Required action:
Would you return the data exactly as given, except for its pictures?

Data block:
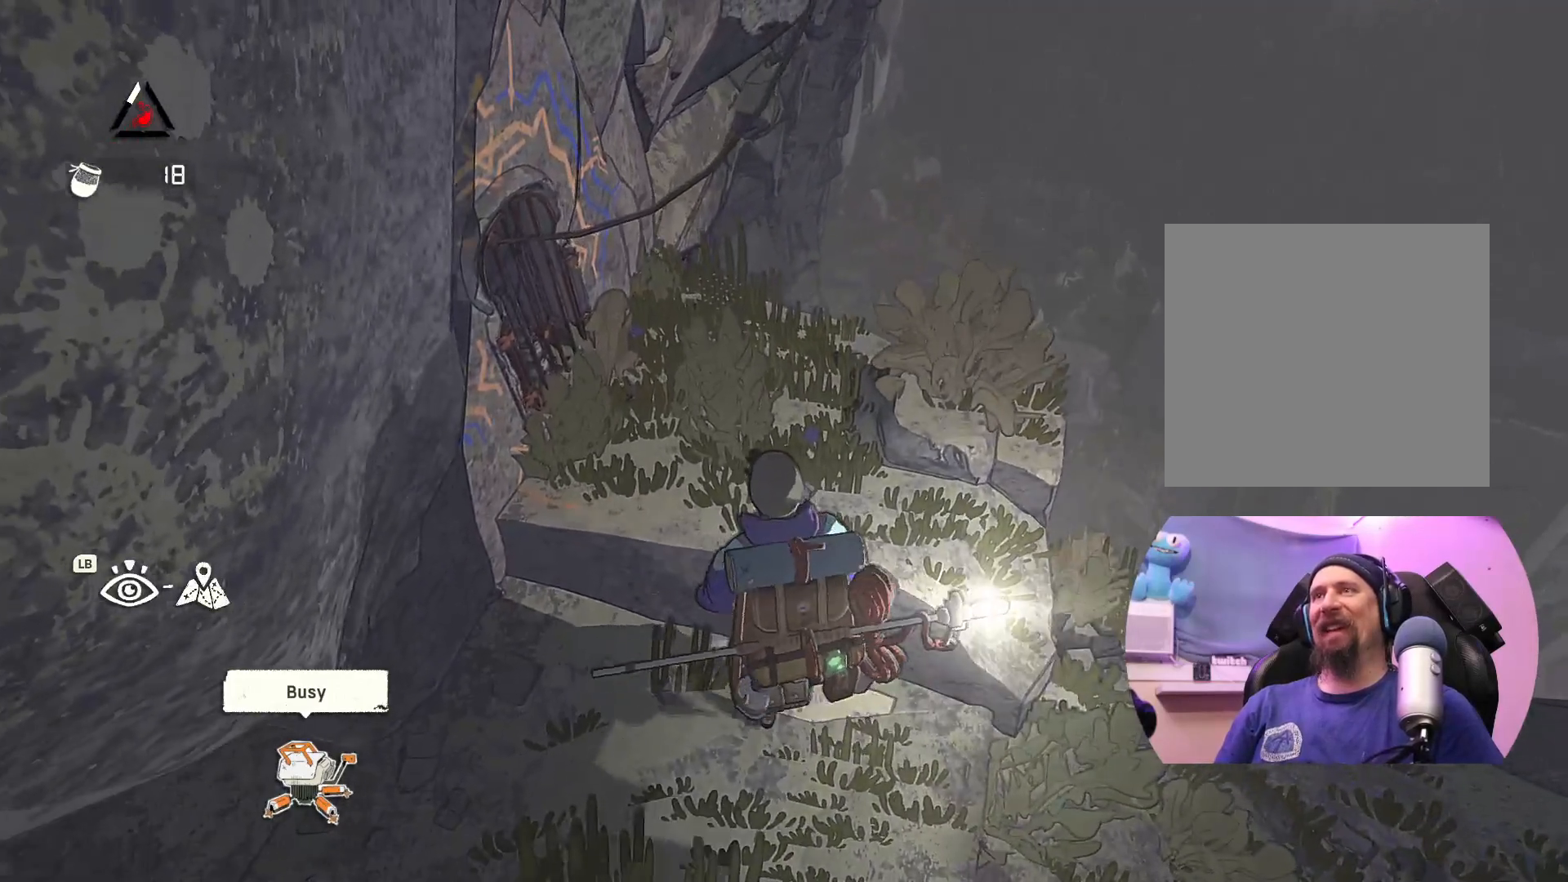
{"buttons": [], "left_stick": "up", "right_stick": "center", "events": []}
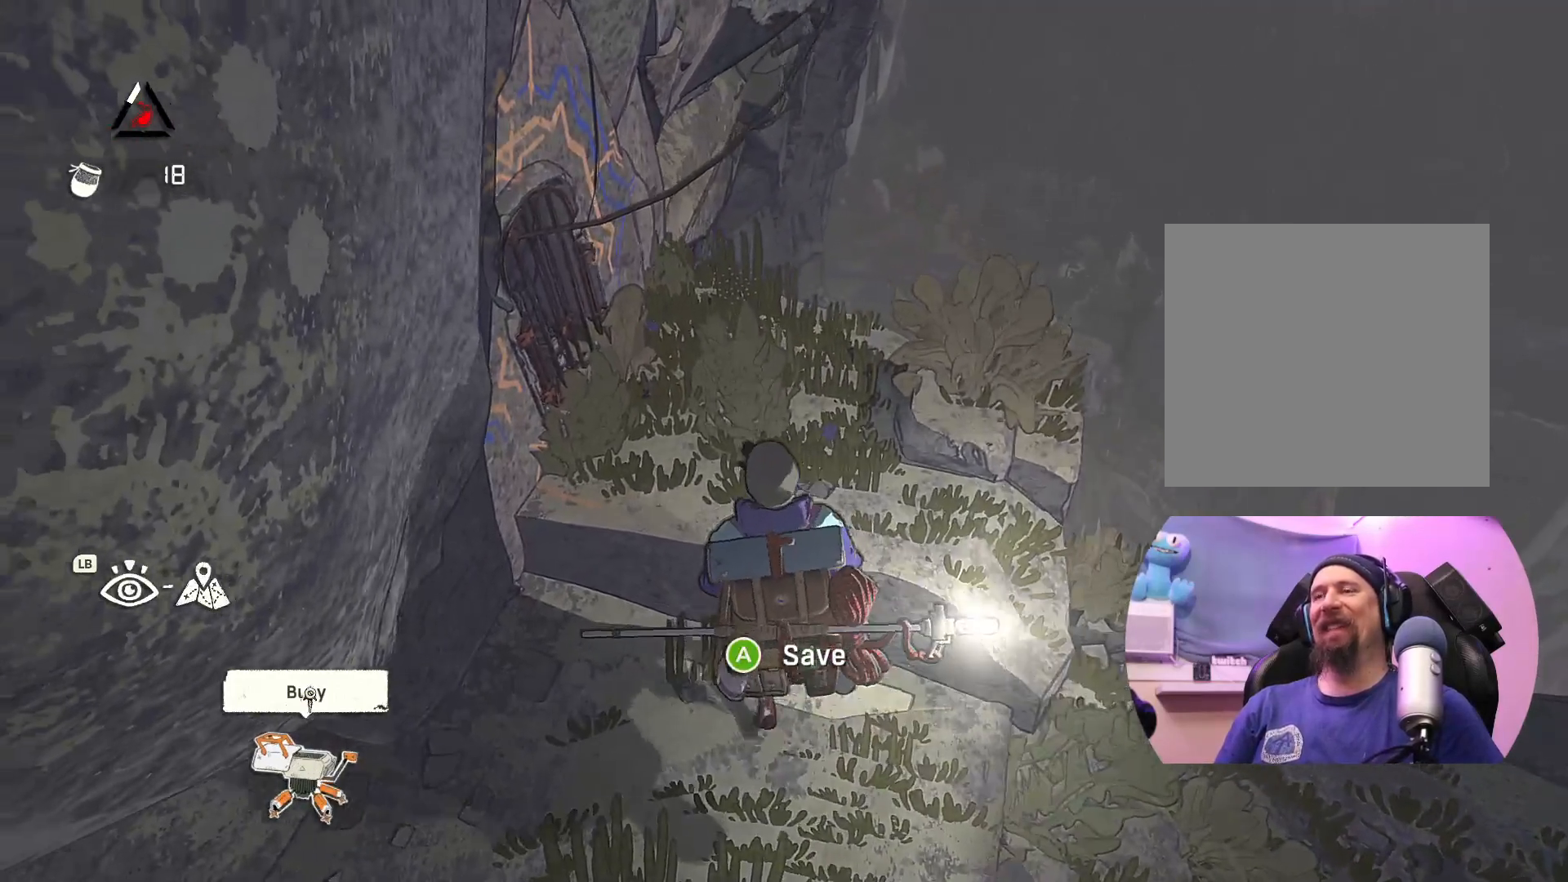
{"buttons": [], "left_stick": "up", "right_stick": "center", "events": []}
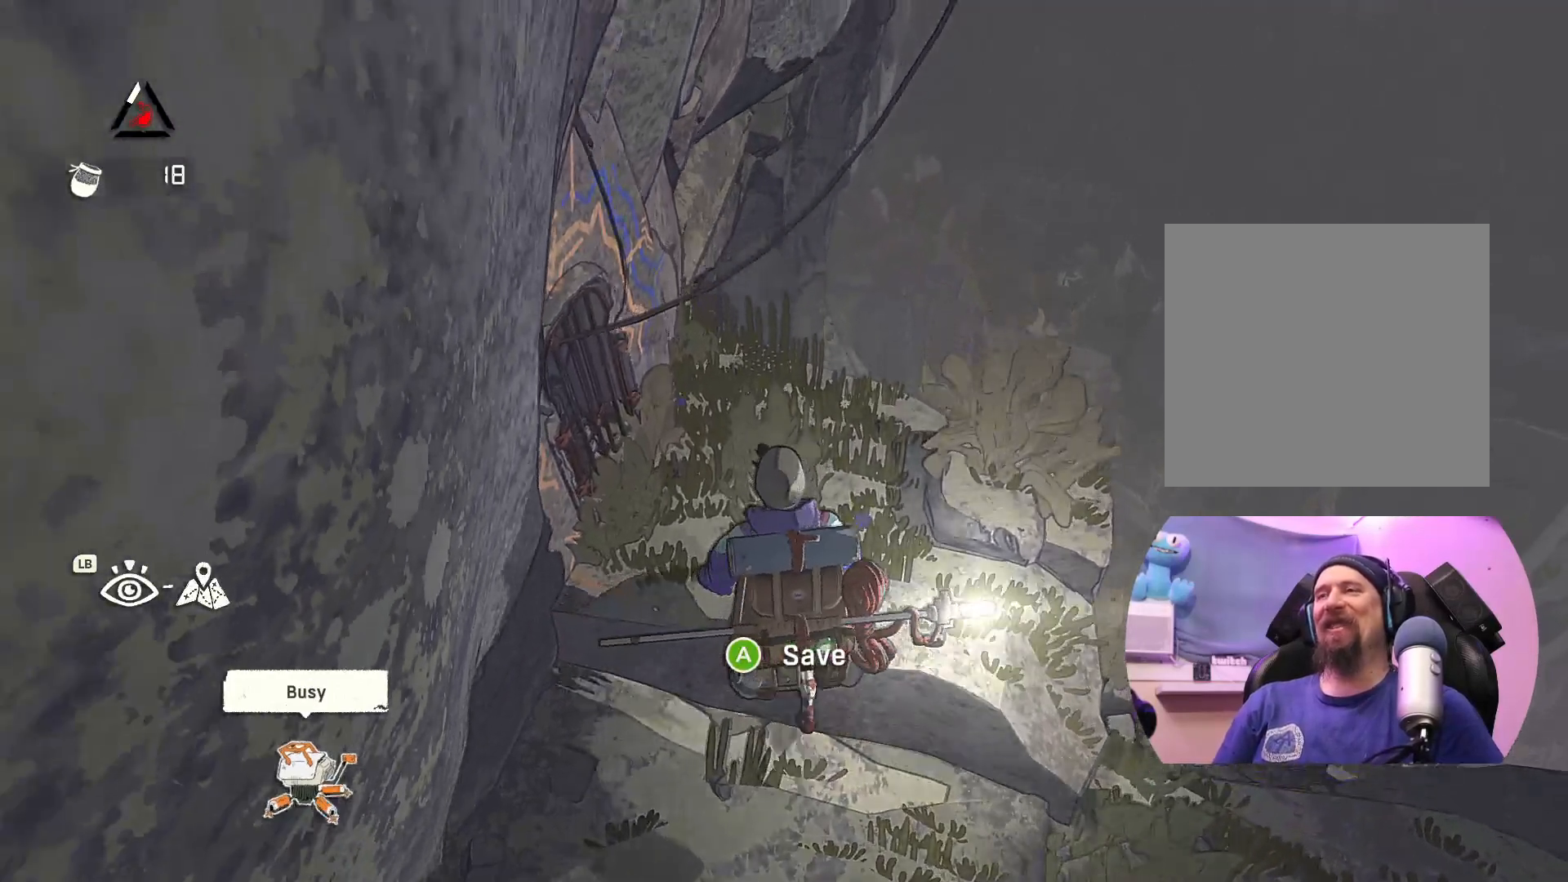
{"buttons": [], "left_stick": "center", "right_stick": "center", "events": [[217, "left_stick", "up-left"], [383, "left_stick", "center"]]}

Completed exercise:
{"buttons": [], "left_stick": "up", "right_stick": "center", "events": []}
{"buttons": [], "left_stick": "up", "right_stick": "center", "events": []}
{"buttons": [], "left_stick": "center", "right_stick": "center", "events": [[217, "left_stick", "up-left"], [383, "left_stick", "center"]]}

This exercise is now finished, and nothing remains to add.